Justin and Rachel Patten pose for a picture in front of one of his paintings. This was the first year that both Justin and Rachel did not return to a classroom at the beginning of the school year. Justin Patten, Photo Provided

Michelle Lidey, a customer, was first introduced to Justin’s work at a local arts and crafts show where she was also a vendor. He was doing pieces with the Indianapolis Motor Speedway logo.

“Just his colors and his vision, his interpretation of the logo was just really cool,” Lidey said. “We bought t-shirts and sweatshirts and yard flags and all kinds of stuff with that initial [IMS] logo and then I started following him on social media and saw that he started to do some collegiate stuff.”

Lidey’s daughter had recently started at Ball State, so when Justin came out with Ball State merchandise, she said she bought Cardinal gear. 

Coming out of the pandemic, Rachel chose to stay home and work with the business full-time.

“Last year, the business was growing so much,” Rachel said. “I was running the business with two really busy, athletic kids that both play sports and try[ing] to run the business with him being gone all day, we either had to grow or start saying no to projects.”

The choice was then for Justin to go back to teaching full-time and painting full-time or go all in on the business.

“We were like, ‘If I go back, it will be really crazy; if I stay home, it’s going to be crazy,’ but Rachel and I work together with the business, and we decided that if it’s really crazy and we’re together, I think we’ll be able to handle it better,” Justin said.

Once all in, the business continued to gain traction and grow with professional teams like the Chicago Cubs licensing work to Storm Striker. 

“Creating art for the teams that I enjoy, like the Cubs are my favorite team, and I was like, ‘I’m painting for the Cubs right now? Interesting, like this is cool,’” Justin said.

He said the Patten family dog is named Wrigley after Chicago’s stadium.

Even the business’s name has ties to the Patten family. Striker, a term that refers to the batter in vintage baseball in the 1800s, serves as their older son’s middle name and the later term of their business, Storm Striker Art.

All of Justin’s work was at one point a painting, before being photographed, edited and turned into a design for sale. 

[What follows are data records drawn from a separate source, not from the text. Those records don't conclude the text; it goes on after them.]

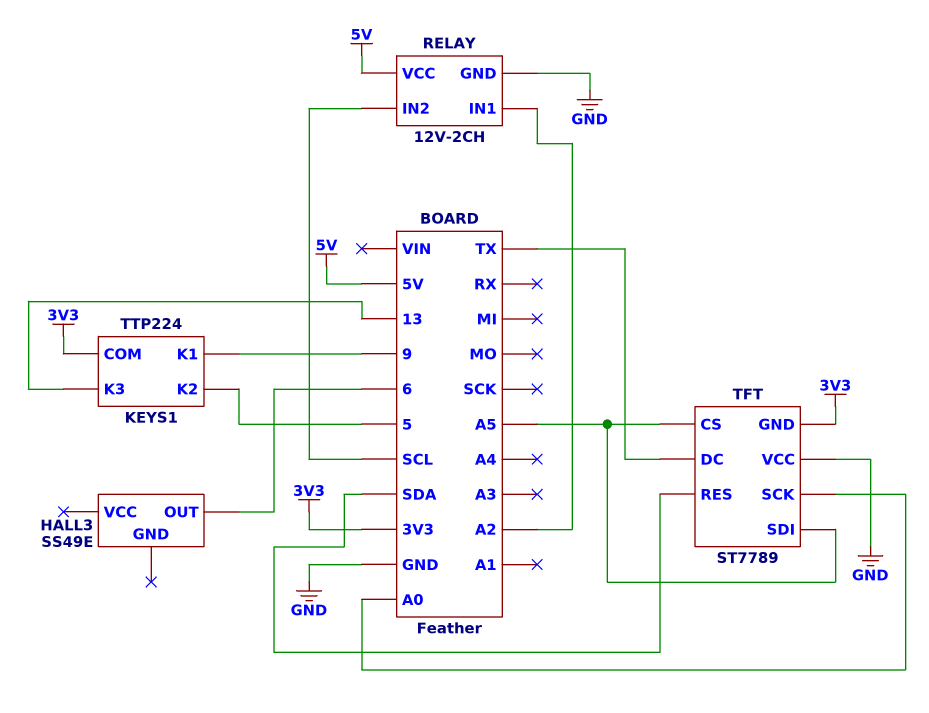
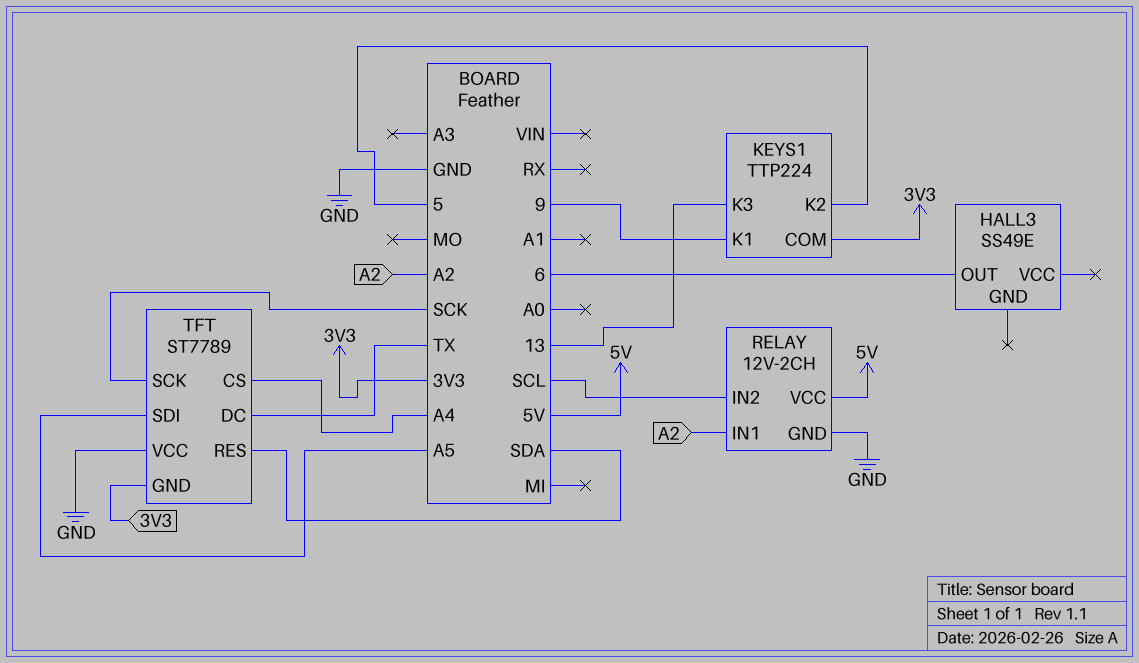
TFT pin CS: A5 -> A4
TFT pin SCK: A0 -> SCK

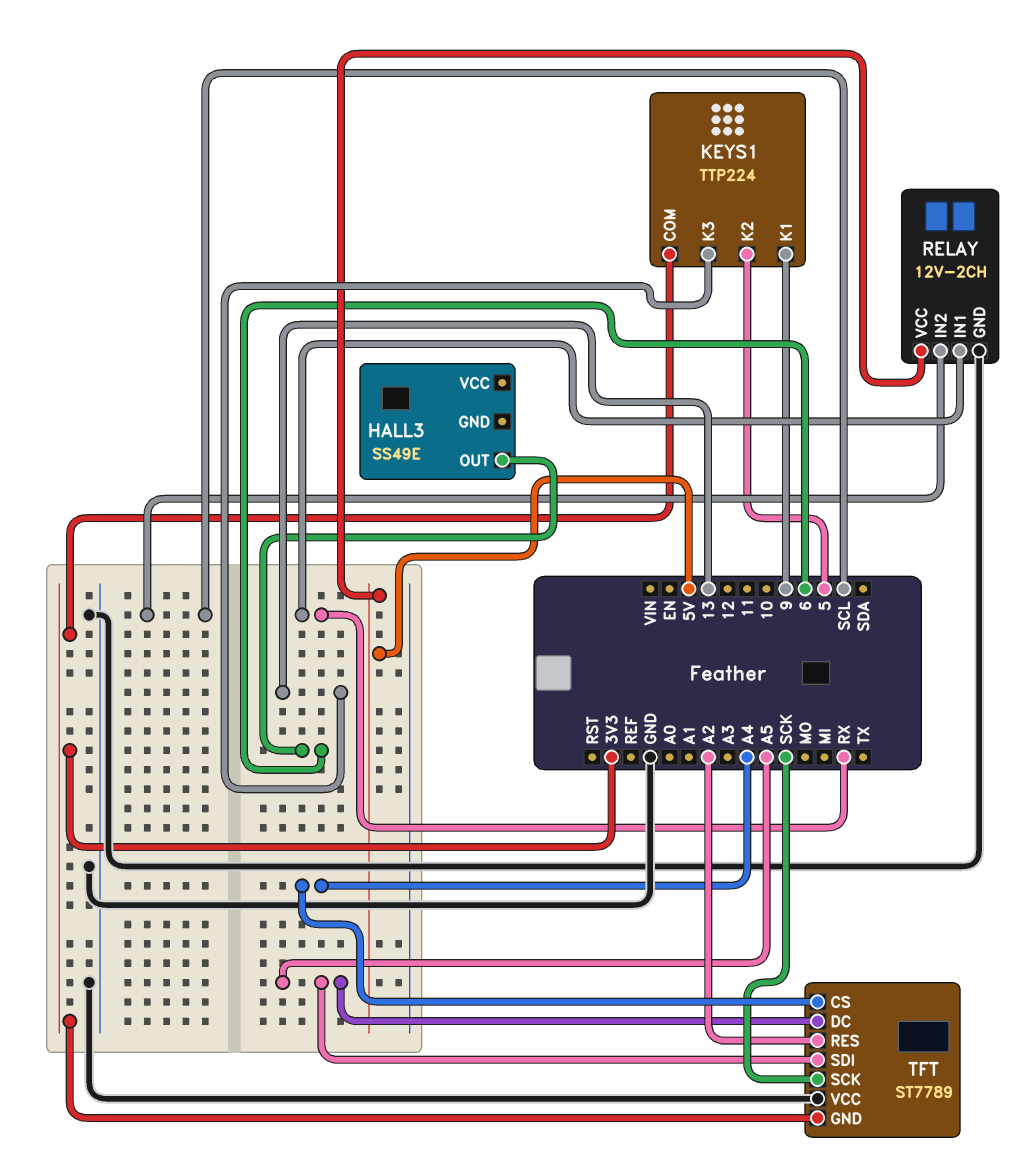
RELAY pin IN1: A2 -> RX
TFT pin DC: TX -> A5
TFT pin RES: SDA -> A2

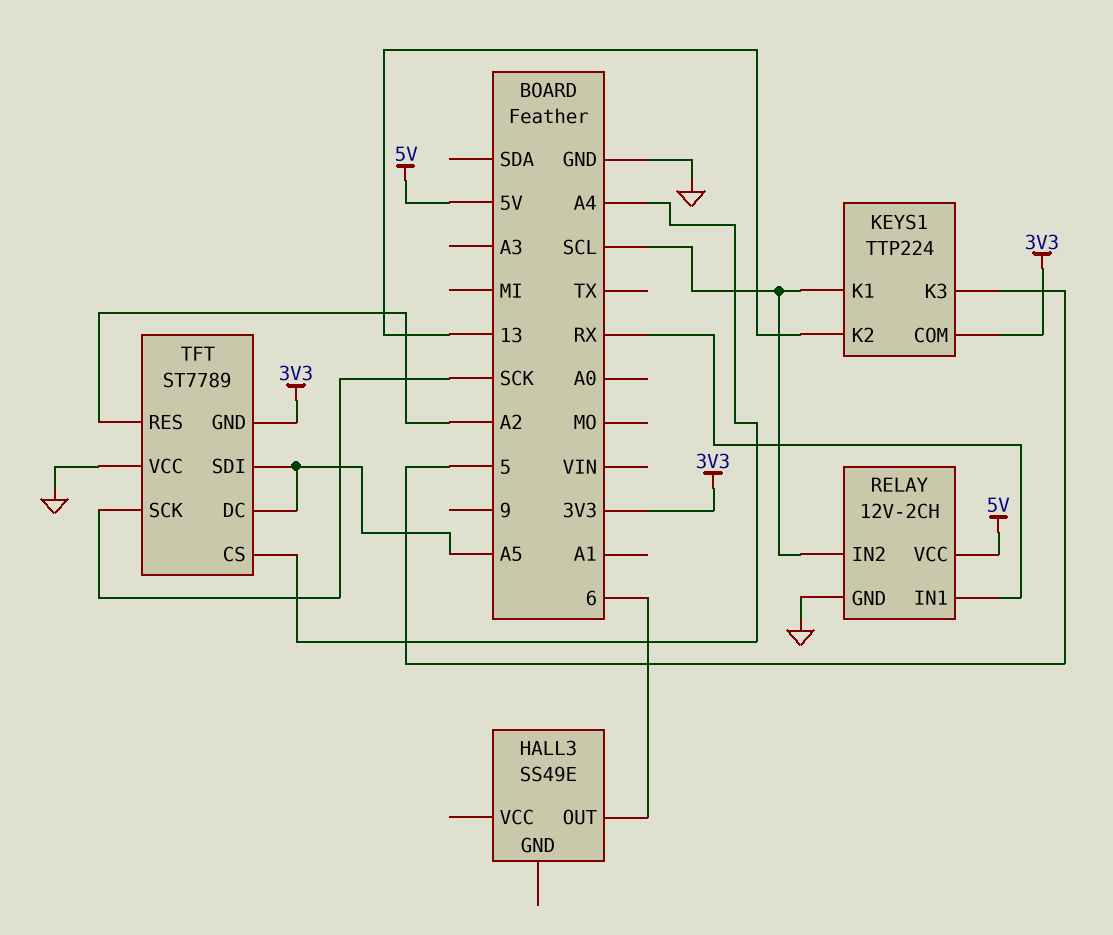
KEYS1 pin K1: 9 -> SCL
KEYS1 pin K2: 5 -> 13
KEYS1 pin K3: 13 -> 5

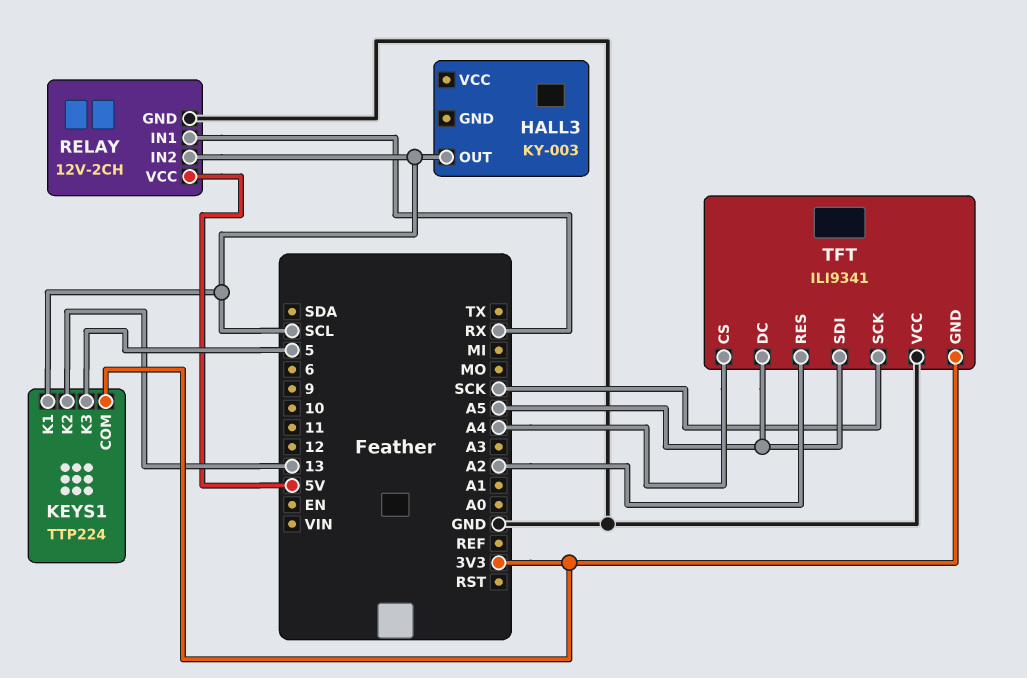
HALL3: SS49E -> KY-003
HALL3 pin OUT: 6 -> SCL
TFT: ST7789 -> ILI9341

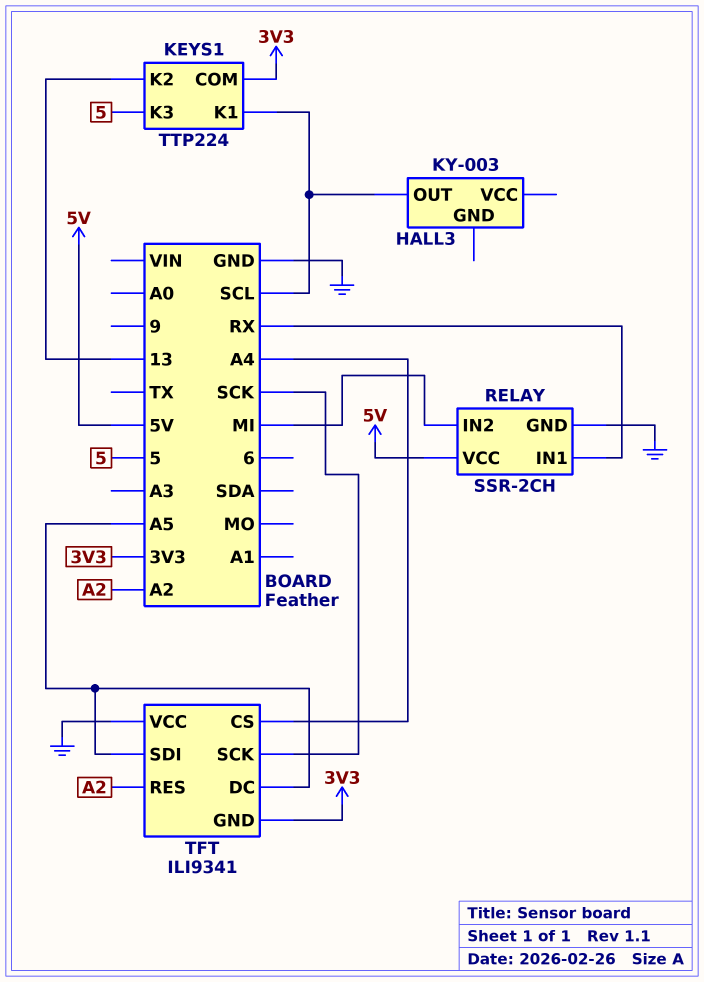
RELAY: 12V-2CH -> SSR-2CH
RELAY pin IN2: SCL -> MI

“That’s always been really important to me,” Justin said, “to make sure that everything comes from me comes from a painting that I’ve made.”

From 12 years teaching in Lawrence, Indiana, to about six years teaching in Zionsville, Indiana, Justin refers to his path to his art style as a “journey.”

“I just really wanted to make things that people could really enjoy and feel proud of,” Justin said. “I want people to have art that I paint, that I made with my hands, that they can hang up in their homes and know that that’s a real piece of art that somebody made, not a print.”